Passive Investing does not necessarily mean accepting market index returns.  If outperforming the market indices is your goal, you need to be exploring the use of intelligent computer technology.  The use of intelligent computers removes the active human manager from the process but still applies the high level logic and understanding that you need to beat a dumb market index.  Intelligent computers are capable of performing a level of analysis that is so sophisticated and intricate, that it is far beyond anything that a human financial analyst could even contemplate.  

            Many people mistakenly classify Artificially Intelligent computer systems as a form of quantitative analysis.  There are two distinct differences between advanced AI systems and traditional quantitative analysis.  They are: (1) who makes up the selection rules and weighting, and (2) what information is used to discriminate between good and poor performing securities. 

In most quantitative systems, even in an advance Expert System form, humans make up the investment rules and mathematically derive the weightings associated with the rules. Computer systems that depend on outside human intelligence to program their actions are not inherently intelligent.  In advanced AI systems, the computer makes up its own rules and weightings.  The computer learns from examples of good and poor performing stocks, and determines its own ways for discriminating between them.  The procedures that are derived by the computer are often so complex that they defy human understanding. 
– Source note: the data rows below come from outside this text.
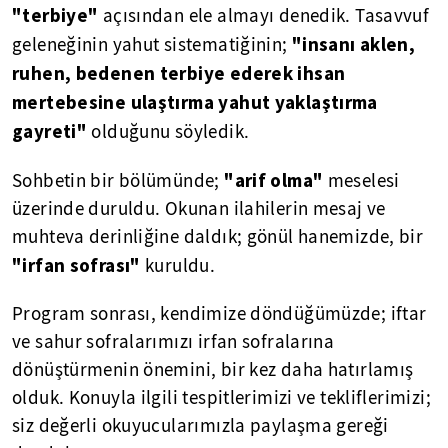
"terbiye"
açısından ele almayı denedik. Tasavvuf
"insanı aklen,
geleneğinin yahut sistematiğinin;
ruhen, bedenen terbiye ederek ihsan
mertebesine ulaştırma yahut yaklaştırma
gayreti"
olduğunu söyledik.
"arif olma"
Sohbetin bir bölümünde;
meselesi
üzerinde duruldu. Okunan ilahilerin mesaj ve
muhteva derinliğine daldık; gönül hanemizde, bir
"irfan sofrası"
kuruldu.
Program sonrası, kendimize döndüğümüzde; iftar
ve sahur sofralarımızı irfan sofralarına
dönüştürmenin önemini, bir kez daha hatırlamış
olduk. Konuyla ilgili tespitlerimizi ve tekliflerimizi;
siz değerli okuyucularımızla paylaşma gereği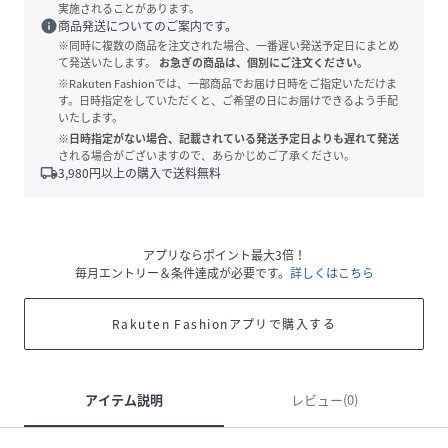
実施されることがあります。
info
商品発送についてのご案内です。
※同時に複数の商品を注文された場合、一番遅い発送予定日にまとめ
て発送いたします。
お急ぎの商品は、個別にご注文ください。
※Rakuten Fashionでは、一部商品でお届け日時をご指定いただけま
す。日時指定をしていただくと、ご希望の日にお届けできるよう手配
いたします。
※日時指定がない場合、記載されている発送予定日よりも遅れて発送
される場合がございますので、あらかじめご了承ください。
local_shipping
3,980
円以上の購入で送料無料
アプリならポイント最大3倍！
毎月エントリー＆条件達成が必要です。
詳しくはこちら
Rakuten Fashionアプリで購入する
アイテム説明
レビュー(0)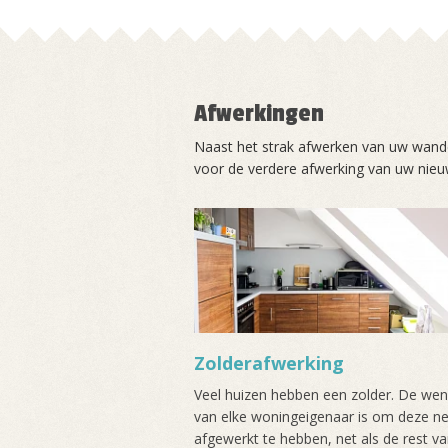
Afwerkingen
Naast het strak afwerken van uw wande
voor de verdere afwerking van uw ni
Zolderafwerking
Veel huizen hebben een zolder. De we
van elke woningeigenaar is om deze ne
afgewerkt te hebben, net als de rest v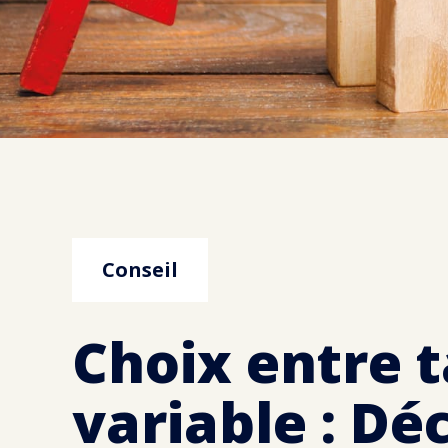
Conseil
Choix entre 
variable : Dé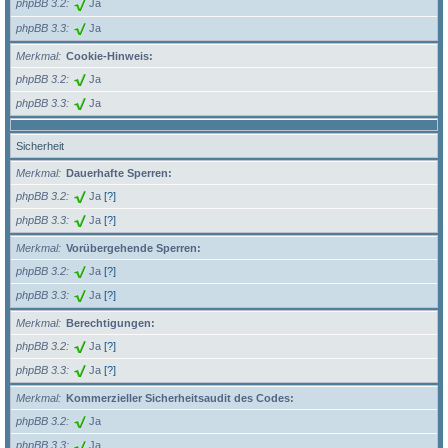
phpBB 3.2
Ja
phpBB 3.3
Ja
Merkmal
Cookie-Hinweis:
phpBB 3.2
Ja
phpBB 3.3
Ja
Sicherheit
Merkmal
Dauerhafte Sperren:
phpBB 3.2
Ja
[?]
phpBB 3.3
Ja
[?]
Merkmal
Vorübergehende Sperren:
phpBB 3.2
Ja
[?]
phpBB 3.3
Ja
[?]
Merkmal
Berechtigungen:
phpBB 3.2
Ja
[?]
phpBB 3.3
Ja
[?]
Merkmal
Kommerzieller Sicherheitsaudit des Codes:
phpBB 3.2
Ja
phpBB 3.3
Ja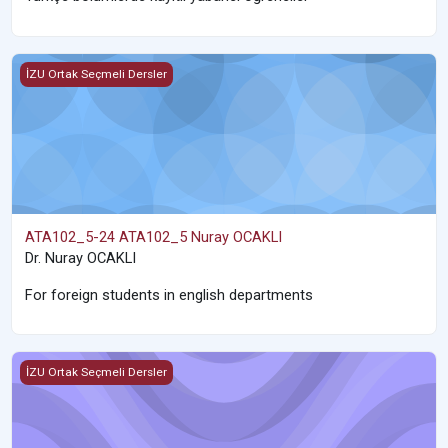
ATA102_5-24 ATA102_5 Nuray OCAKLI
İZU Ortak Seçmeli Dersler
ATA102_5-24 ATA102_5 Nuray OCAKLI
Dr. Nuray OCAKLI
For foreign students in english departments
GKZ102_1-24 GKZ102_1-24 GKZ101_1 Ertuğrul ORAL
İZU Ortak Seçmeli Dersler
In addition to making up its own rules, advanced AI systems look at corporate financial data differently.   Just like in the human brain, where information is not stored in the brain cells, but rather in the connections and relationships between cells, so too is corporate performance information stored in the relationships between financial numbers.  Assessing the performance of companies is not so much in the numbers as it is in the connections between the numbers.  Financial analysts recognized this early on and have used first order relational information in the form of financial ratios for many years (price/book, debt/equity, current assets/current liabilities, price/earnings, etc.).  Now with advanced AI systems we are finally able to look at and evaluate high order interrelationships in financial data that have been far too complex to analyze with less sophisticated systems.  These then are the fundamental differences between what has been used in the past and what will be used in the future.

Portfolios managed by intelligent computers are truly the next step in passive management.  They avoid all of the human emotional and intellectual limitations, and eliminate investment style considerations. They focus totally on the primary objective; maximizing investment returns.  With intelligent computer passive investing you avoid the weak companies and focus on the strong.  You get the diversification of an index, but avoid the underperforming sectors and companies that constrain the index’s performance.  The intelligent computer’s objectives are aligned with the investors.